C’est alors qu’il perçoit une vibration dans sa poche. Il saisit son smartphone, reconnaît la voix du commissaire, lequel lui demande de retourner devant le rayon des livres qui traitent de théories de sélection.
Puis le commissaire l’interroge :
« Tu tiens le coup ? »
– J’essaye de ne pas craquer.
« Ta sœur n’est pas non plus totalement en sécurité. Elle a bien été adoptée aux États-Unis, mais là-bas, les lois de l’adoption n’offrent aucune protection et le contrat établi entre ton père et son frère, à son sujet, pour nous, reste opaque. »

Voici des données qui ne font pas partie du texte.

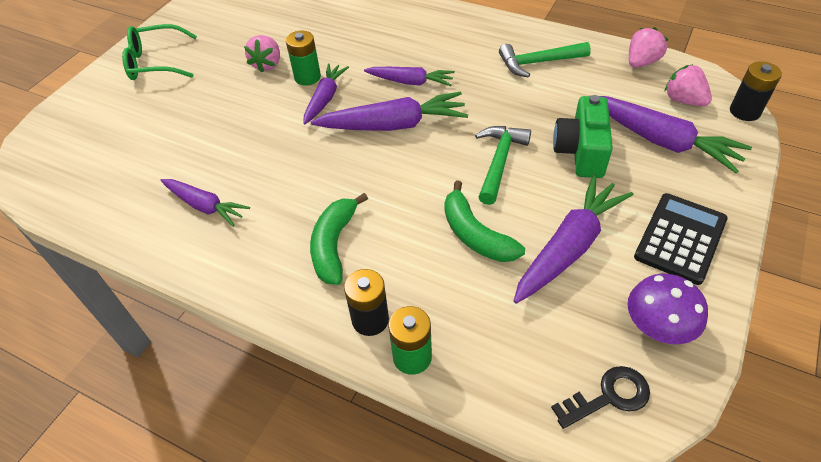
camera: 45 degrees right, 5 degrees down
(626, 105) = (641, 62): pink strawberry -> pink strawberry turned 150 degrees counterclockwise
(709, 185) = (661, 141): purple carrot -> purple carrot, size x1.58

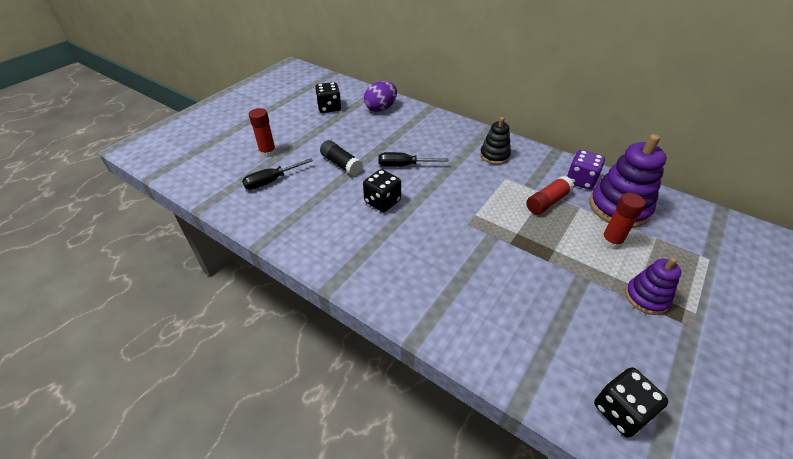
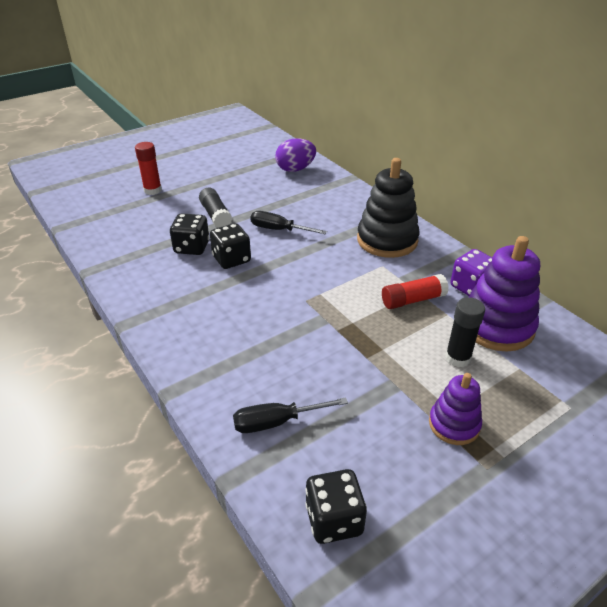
camera: 20 degrees right, 5 degrees down
(272, 181) = (138, 217): black screwdriver -> black screwdriver (277, 422)
(329, 108) = (242, 159): black dice -> black dice (192, 247)
(494, 155) = (387, 240): black stacking toy -> black stacking toy, size x1.71
(611, 241) = (457, 358): red glue stick -> black glue stick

– Ça veut dire que si jamais j’accepte le mariage et le projet de mon père, je peux la mettre en danger ?
« C’est ça. »
Redressant la tête, Jules demeure un instant pensif. Puis il quitte la bibliothèque.
Descendant le grand escalier intérieur, il passe devant l’horloge du compte à rebours et se dirige vers l’espace détente. Dans la salle de sport, il monte sur un tapis de marche, l’active, puis l’accélère progressivement.
Bien qu’essoufflé, il continue ses monologues.
– Des semaines, maintenant, à tourner en rond. Il va me rendre fou. Des journées entières à ne voir personne. Je suis comme un insecte, à me cogner aux parois d’un bocal. (Il hurle.) Même un insecte, il ne supporterait pas ! (Il lâche un cri, saute hors du tapis et saisit son téléphone.) Faut que je parle à quelqu’un… Davy ?
« C’est moi, Rose-Marie… Je suis là. »
– Il va falloir que je me décide. N’est-ce pas ?
« Pour ta santé mentale, il vaut mieux… Il y a quelqu’un qui ne va pas bien, non plus, en ce moment. »
– Qui ça ?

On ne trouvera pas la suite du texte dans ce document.